What you need to do: From the inertial sensor description, list every part that has a reference numeral or symbol, giving each with its label.

Given text:
* * * *

The inertial sensor 1 of the present embodiment includes the vibrator 2 and the mounting substrate 3, as shown in FIG. 1, for example. The inertial sensor 1 is capable of detecting the angular velocity applied to the inertial sensor 1 and/or the angle of rotation of the inertial sensor 1 based on the change in capacitance between a rim 211 of the thin-walled vibrator 2, which can vibrate in a first drive mode or a second drive mode, and multiple first electrode portions 51 of the mounting substrate 3. In this specification, it will be described a typical example in which the inertial sensor 1 is configured as a gyro sensor that outputs a signal according to the angular velocity applied thereto.

For example, as shown in FIG. 2, the vibrator 2 is a minute vibrating body having a three-dimensional, substantially symmetrical structure. The vibrator 2 includes a curved surface portion 21 having an outer shape of a substantially hemispherical three-dimensional curved surface, and a mounting portion 22 extending from a vertex of a virtual hemisphere formed by the curved surface portion 21 toward the center of the hemisphere. In the vibrator 2, for example, the curved surface portion 21 has a three-dimensional, bowl-shaped curved surface, and the Q factor of the vibration of the vibrator 2 is 105 or more.

The vibrator 2 has a base including the curved surface portion 21 and the mounting portion 22. The base of the vibrator 2 is made of a reflow material such as quartz glass, glass containing additives such as borosilicate glass, metallic glass, silicon, or the like. However, the material of the base of the vibrator 2 is not limited to the materials mentioned above as long as the base of the vibrator 2 is made of a reflow material that can form the curved surface portion 21 with the three-dimensional curved shape and the mounting portion 22 and can vibrate in a resonant mode of n=k (k: an integer of 2 or more) described below. The vibrator 2 is a thin member in which the curved surface portion 21 and the mounting portion 22 have a thickness of, for example, 10 μm to 100 μm, which is on the order of micrometers. A dimension of the vibrator 2 in a direction along a thickness direction of the mounting substrate 3, that is, a direction orthogonal to the planar direction of the mounting substrate 3 is referred to as a height. The vibrator 2 has a bird-bath shape in a millimeter-size. For example, the height of the vibrator 2 is 2.5 mm, and an outer diameter of the rim 211 defined by a front surface 2a is 5 mm.

* * * *

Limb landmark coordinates
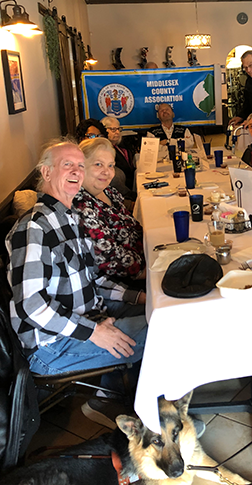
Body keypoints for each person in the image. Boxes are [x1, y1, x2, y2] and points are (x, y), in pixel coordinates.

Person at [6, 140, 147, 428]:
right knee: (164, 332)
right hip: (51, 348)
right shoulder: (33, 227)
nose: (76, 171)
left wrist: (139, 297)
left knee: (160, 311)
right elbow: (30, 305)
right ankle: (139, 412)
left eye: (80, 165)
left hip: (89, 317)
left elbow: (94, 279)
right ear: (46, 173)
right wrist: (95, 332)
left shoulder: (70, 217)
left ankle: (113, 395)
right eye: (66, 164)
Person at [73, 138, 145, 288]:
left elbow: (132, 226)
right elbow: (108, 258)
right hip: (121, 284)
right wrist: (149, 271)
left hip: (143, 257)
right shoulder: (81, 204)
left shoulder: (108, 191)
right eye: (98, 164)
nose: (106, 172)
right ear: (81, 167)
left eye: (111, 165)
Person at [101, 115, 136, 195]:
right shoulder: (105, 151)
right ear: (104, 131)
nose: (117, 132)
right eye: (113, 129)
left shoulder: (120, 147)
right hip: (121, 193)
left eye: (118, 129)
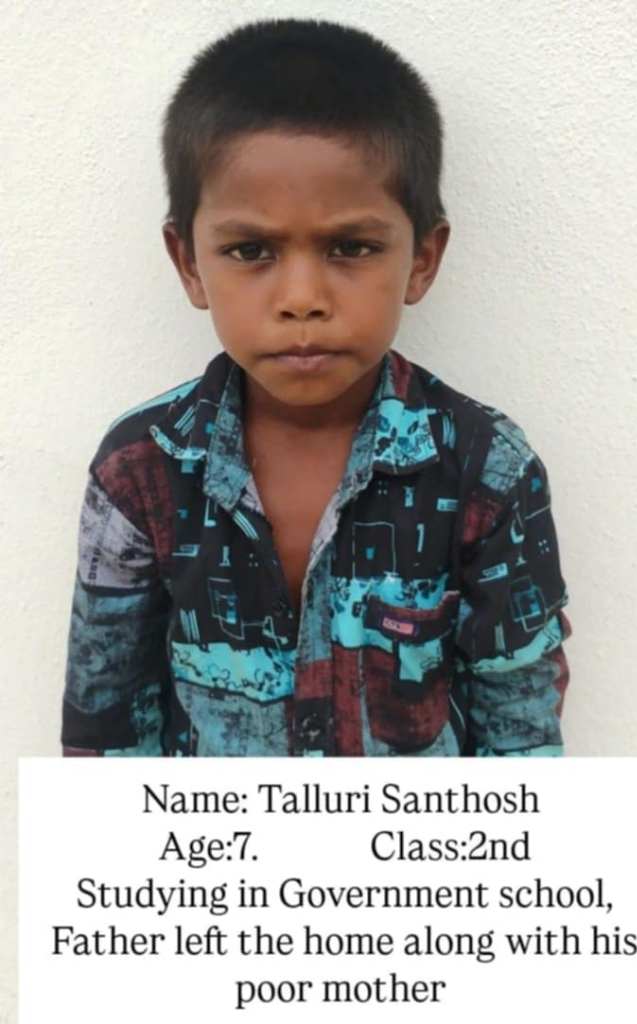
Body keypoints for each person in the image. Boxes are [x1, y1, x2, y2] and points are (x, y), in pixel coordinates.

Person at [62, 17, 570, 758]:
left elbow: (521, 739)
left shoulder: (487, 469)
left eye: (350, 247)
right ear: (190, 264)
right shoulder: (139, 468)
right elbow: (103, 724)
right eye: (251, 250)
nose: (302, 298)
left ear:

* * * *

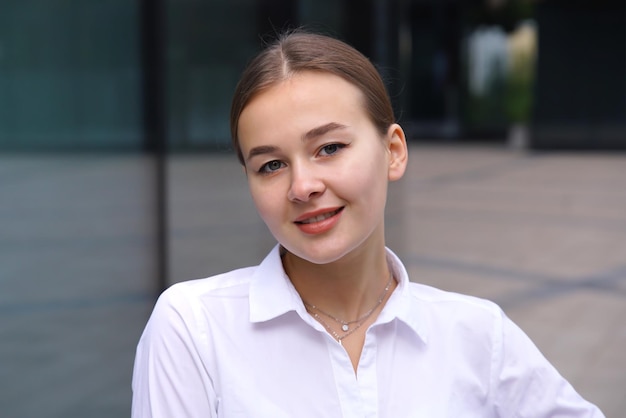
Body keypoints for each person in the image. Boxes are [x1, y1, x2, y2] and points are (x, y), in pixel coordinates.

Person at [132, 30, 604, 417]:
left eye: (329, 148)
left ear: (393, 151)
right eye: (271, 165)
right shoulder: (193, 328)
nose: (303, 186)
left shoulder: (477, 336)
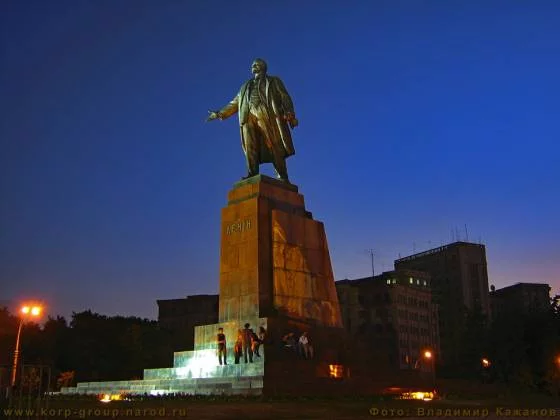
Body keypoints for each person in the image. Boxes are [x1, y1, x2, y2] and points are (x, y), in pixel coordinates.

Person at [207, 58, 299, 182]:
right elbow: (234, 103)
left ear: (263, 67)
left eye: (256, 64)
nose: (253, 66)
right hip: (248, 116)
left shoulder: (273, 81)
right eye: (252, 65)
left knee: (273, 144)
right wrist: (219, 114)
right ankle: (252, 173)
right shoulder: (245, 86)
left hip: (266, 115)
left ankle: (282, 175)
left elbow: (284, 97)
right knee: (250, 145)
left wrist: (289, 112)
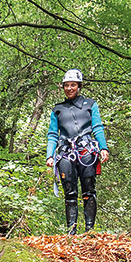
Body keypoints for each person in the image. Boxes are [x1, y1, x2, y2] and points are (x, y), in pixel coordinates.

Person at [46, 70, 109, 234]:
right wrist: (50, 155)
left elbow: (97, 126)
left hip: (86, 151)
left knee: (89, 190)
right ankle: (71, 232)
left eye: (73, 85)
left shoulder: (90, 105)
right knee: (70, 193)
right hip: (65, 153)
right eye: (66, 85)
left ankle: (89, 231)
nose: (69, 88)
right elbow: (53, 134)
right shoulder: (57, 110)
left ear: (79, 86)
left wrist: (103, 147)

* * * *

Written solution:
- inertial sensor 1
- vibrator 2
- mounting substrate 3
- rim 211
- first electrode portions 51
- curved surface portion 21
- mounting portion 22
- front surface 2a